At border crossings, there were only two passengers in the
car, Henri and Albani. The third Frenchman stayed in Romania for more
sightseeing. Driving through each country, Albani’s wife would come out of her
hiding.
“I went inside to have the passports stamped and some guy
told me in Romanian, even though I had French documents and was dressed in
western clothes, driving a Citroen DS, didn’t you pass by one year ago, which
was true. I did not react. He said again, looking sideways, you passed by here
a year ago. Again, I did not react. He stamped the passport and we left.”
Between Romania and Yugoslavia, there was no sign telling them
how far they were from the border and at some point, the border suddenly appeared,
two blocks away. And his wife was
sitting in the car, no passport, no nothing.
So they pulled into a field of corn, put her in and crossed the border.
The road eventually ended into a Yugoslavian checkpoint in
the mountains, they could not even turn around. They stopped in the small
parking lot to put his wife in again. They opened both back doors and acted like
he was cleaning the car of trash. Henri went in to buy some candy. There was no
time to be scared. As they inched toward
the border, the car started sputtering and died.
It was the crossing point down to Trieste. The guards were
nice, pulled back the car and promised to fix it. “Don’t worry, you don’t have
parts here. The road is going down. It’s
a spark plug. They pushed the car onto the Italian side, into the parking lot
in Italy, and checked our papers. I took my wife out of the hiding spot later. Apparently,
I had forgotten to reconnect the two tanks, the fake and the real one.”
She almost died in the Mont Blanc tunnel; they did not know how
long it was and that they had to drive through it for 40 minutes.
“It was night time, the ventilation was not good, the border
was right before the tunnel and I could not stop and take her out, so she
stayed in for the entire Mont Blanc tunnel. When she came out, she was coughing
and choking.”
In France they were all in the car, Henri was driving like a
maniac, the car was not insured, as if it mattered at this point. They had insured
the car by phone for two days only and were not sure if it was still valid. Stopped
for speeding, they had to explain why his wife had a Romanian I.D. card.

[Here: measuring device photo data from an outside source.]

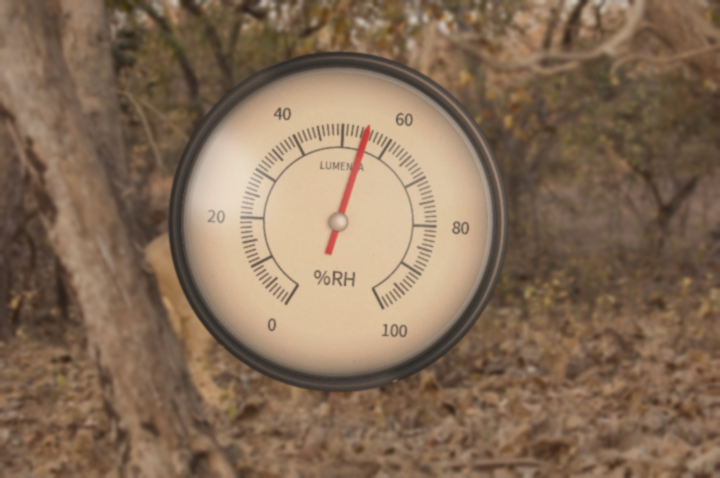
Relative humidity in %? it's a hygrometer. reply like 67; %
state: 55; %
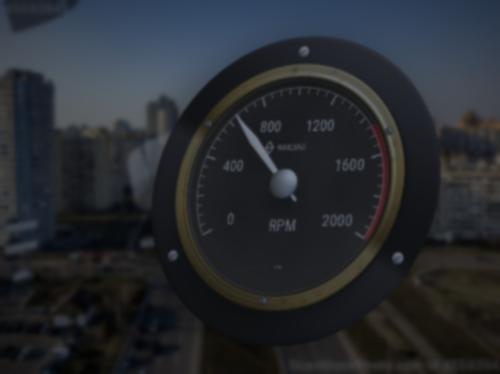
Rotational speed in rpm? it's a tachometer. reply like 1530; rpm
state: 650; rpm
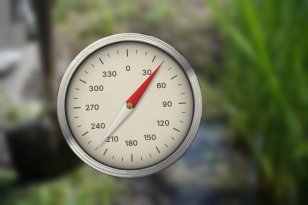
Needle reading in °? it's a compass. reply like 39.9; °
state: 40; °
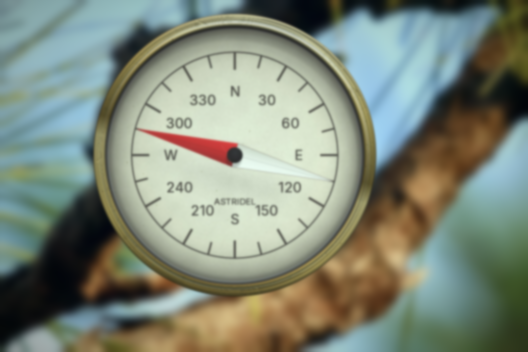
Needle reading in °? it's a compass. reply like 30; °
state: 285; °
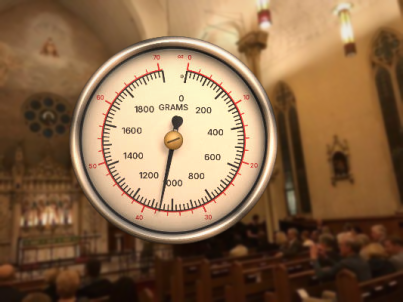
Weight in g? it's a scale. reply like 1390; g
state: 1060; g
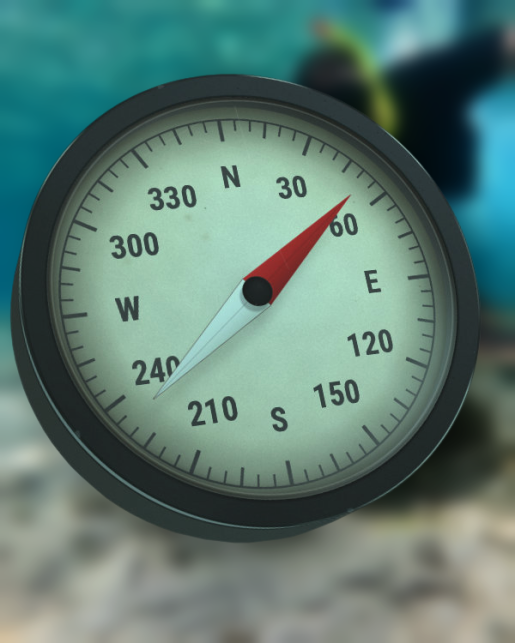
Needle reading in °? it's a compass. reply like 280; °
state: 52.5; °
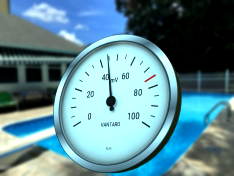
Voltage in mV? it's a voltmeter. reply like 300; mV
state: 45; mV
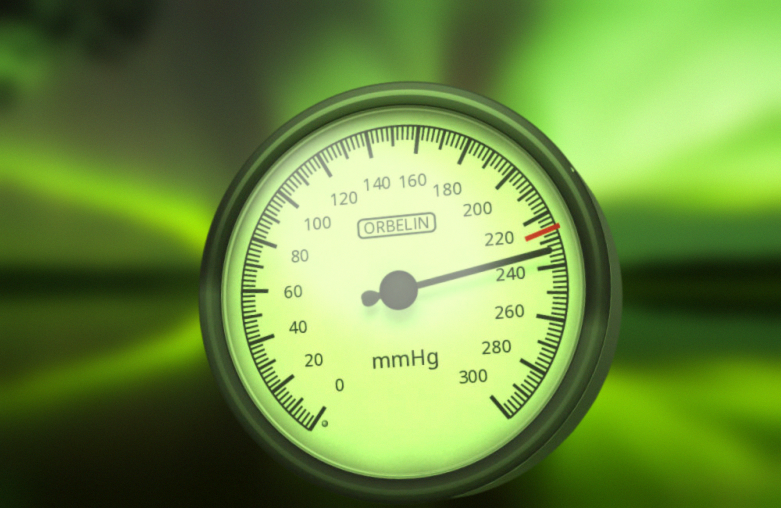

Sent to the Paris prefecture to declare her, the police took
them to the Secret Police and they just knew that they would be arrested and
fined. Instead, the policemen laughed heartily. “We just knew our border guards
were stupid, anybody can come through, and they have no idea what they are
doing. They can’t catch anybody even if they import a tank.” Asked if she was
persecuted in Romania, and after answering yes, the secret police issued her
papers to stay in France.
So she made it to Paris and to the free world with a lot of
luck and God’s providence. But, they did not live happily ever after - they were
married “ten years minus three hours,” as Albani likes to say. They immigrated across
the ocean to the land of the free where they both still reside today.